Goby provides an efficient implementation to filter out non-unique reads from a large set of reads.
Proceed as follows.
>0 AAAAAAA >1 AAAAAAA >2 ACACACA >3 ACACACA >4 ACACACA >5 ACATTTT
If you have a fasta/fastq format, first convert to compact format. This can be done as follows:
java -Xmx3g -jar goby.jar -m fasta-to-compact data/with-redundancy.fasta
(The file with-redundancy.compact-reads should have been created.)
Use the tally-reads mode to calculate how many times each sequence appears in the input:
java -Xmx3g -jar goby.jar -m tally-reads -i data/with-redundancy.compact-reads -o myfilter
The tally-reads mode leverages sequence digests and works in two passes to minimize memory usage. Input files can contain tens of millions of reads.
Convert back to fasta, excluding sequences that appear more than once:
java -Xmx3g -jar goby.jar -m compact-to-fasta -i data/with-redundancy.compact-reads -f myfilter-keep.filter -o unique-reads.fa
The file unique-reads.fa correctly excludes repeat occurrences of reads whose sequence appear more than once in the input.
Starting with Goby version 1.4.1, you can also convert the compressed read-set to text format, to obtain multiplicity information for each read in the input.

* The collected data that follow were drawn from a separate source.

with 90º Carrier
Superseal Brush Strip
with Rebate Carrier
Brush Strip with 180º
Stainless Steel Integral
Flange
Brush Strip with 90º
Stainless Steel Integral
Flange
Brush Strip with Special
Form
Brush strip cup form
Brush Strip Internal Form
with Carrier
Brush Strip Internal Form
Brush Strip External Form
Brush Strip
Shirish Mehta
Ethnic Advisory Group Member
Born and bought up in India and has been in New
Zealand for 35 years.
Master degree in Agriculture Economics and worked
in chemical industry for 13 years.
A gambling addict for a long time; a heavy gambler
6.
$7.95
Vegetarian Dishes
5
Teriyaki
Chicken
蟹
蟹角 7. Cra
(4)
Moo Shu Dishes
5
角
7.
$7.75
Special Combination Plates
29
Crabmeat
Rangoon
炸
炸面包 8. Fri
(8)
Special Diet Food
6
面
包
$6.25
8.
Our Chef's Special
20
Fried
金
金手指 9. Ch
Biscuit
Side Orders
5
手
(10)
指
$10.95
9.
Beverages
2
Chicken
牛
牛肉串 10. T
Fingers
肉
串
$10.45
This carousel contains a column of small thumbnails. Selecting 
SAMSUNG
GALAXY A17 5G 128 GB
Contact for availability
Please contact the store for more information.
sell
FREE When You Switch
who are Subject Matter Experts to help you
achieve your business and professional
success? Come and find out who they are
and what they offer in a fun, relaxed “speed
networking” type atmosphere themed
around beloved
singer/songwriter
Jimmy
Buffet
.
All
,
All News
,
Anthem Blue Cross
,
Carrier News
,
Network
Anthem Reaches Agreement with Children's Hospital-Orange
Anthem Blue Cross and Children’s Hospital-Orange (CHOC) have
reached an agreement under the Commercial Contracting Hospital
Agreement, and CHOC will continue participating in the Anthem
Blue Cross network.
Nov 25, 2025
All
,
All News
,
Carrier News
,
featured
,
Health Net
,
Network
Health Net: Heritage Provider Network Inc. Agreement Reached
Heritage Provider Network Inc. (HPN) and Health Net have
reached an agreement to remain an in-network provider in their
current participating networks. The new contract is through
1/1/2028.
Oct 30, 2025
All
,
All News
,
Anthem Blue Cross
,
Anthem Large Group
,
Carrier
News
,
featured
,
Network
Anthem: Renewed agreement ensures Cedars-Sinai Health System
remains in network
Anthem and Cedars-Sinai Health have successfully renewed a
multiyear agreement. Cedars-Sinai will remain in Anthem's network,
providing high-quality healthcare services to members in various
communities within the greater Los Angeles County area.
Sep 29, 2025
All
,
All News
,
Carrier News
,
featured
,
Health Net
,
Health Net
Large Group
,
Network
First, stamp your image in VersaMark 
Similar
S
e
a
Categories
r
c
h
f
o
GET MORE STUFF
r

java -jar goby.jar -m set-to-text myfilter -o out.tsv
The file out.tsv should now contain:
queryIndex multiplicity 0 2 1 0 2 3 3 0 4 0 5 1
The read set filter can also be provided directly as an argument to the align mode (option -f|–read-index-filter). In this case, it will remove redundant reads and align only with the unique reads.